I'm continuing my Carolina coast series of photos until my jet lag is gone — that should be on Friday, one week after my return to France. Besides, it's been rainy, so there haven't been a lot of photo ops here in Saint-Aignan over the past week.
The shore birds we see most often in North Carolina are called laughing gulls. The ones above are sleeping on a dock, soaking up some winter sunshine.
In summer, the laughing gull has a black head, but in winter the black fades or disappears completely. The one above appears to be a juvenile, judging from the dull color of its feathers. The adult gull's tail is black with white spots, and the wings and back are gray.
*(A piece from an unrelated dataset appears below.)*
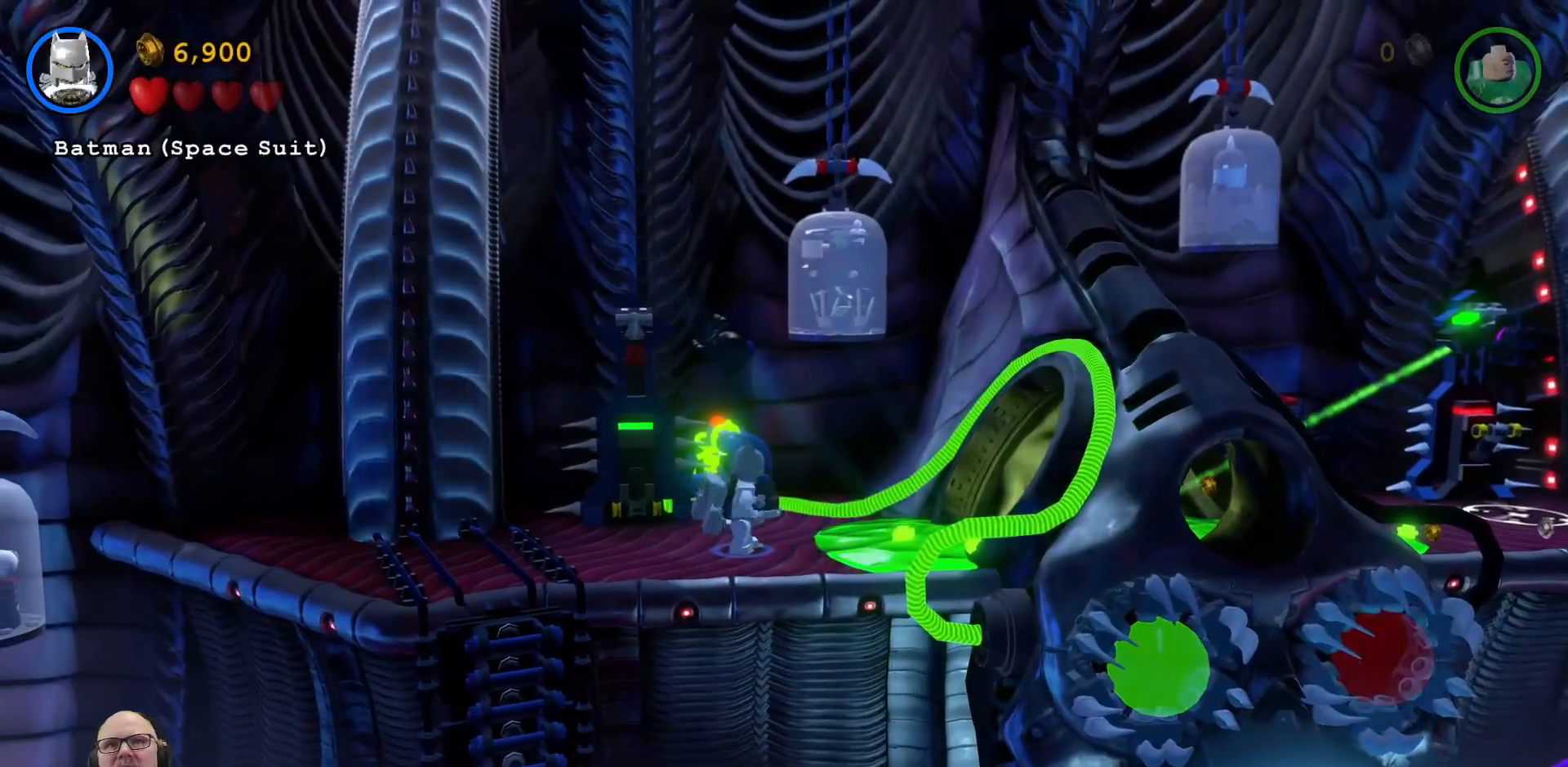
{"buttons": ["Y"], "left_stick": "center", "right_stick": "center", "events": [[133, "left_stick", "center"], [233, "Y", "down"]]}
The one below has a red eye socket and a yellow beak.
Laughing gulls are not tame, but they aren't afraid of people. They are beggars and thieves, so be careful if you are carrying food. Don't leave food unattended on a table if there are gulls around. They will steal it. The gull above is facing not into the wind, but tail toward it.
Laughing gulls range from Venezuela to Canada over the Caribbean islands, the U.S. Atlantic coast, and even southern California. Their shrill cry sounds like some kind of hysterical laugh — thus their name. The one above is a nice specimen, with a deep red beak.
I read on Wikipedia that "vagrant" laughing gulls are sometimes seen over the U.K. In France, the American bird is called a mouette (gull) atricille (black-headed). The gull called the mouette rieuse (laughing) in Europe is a different species entirely.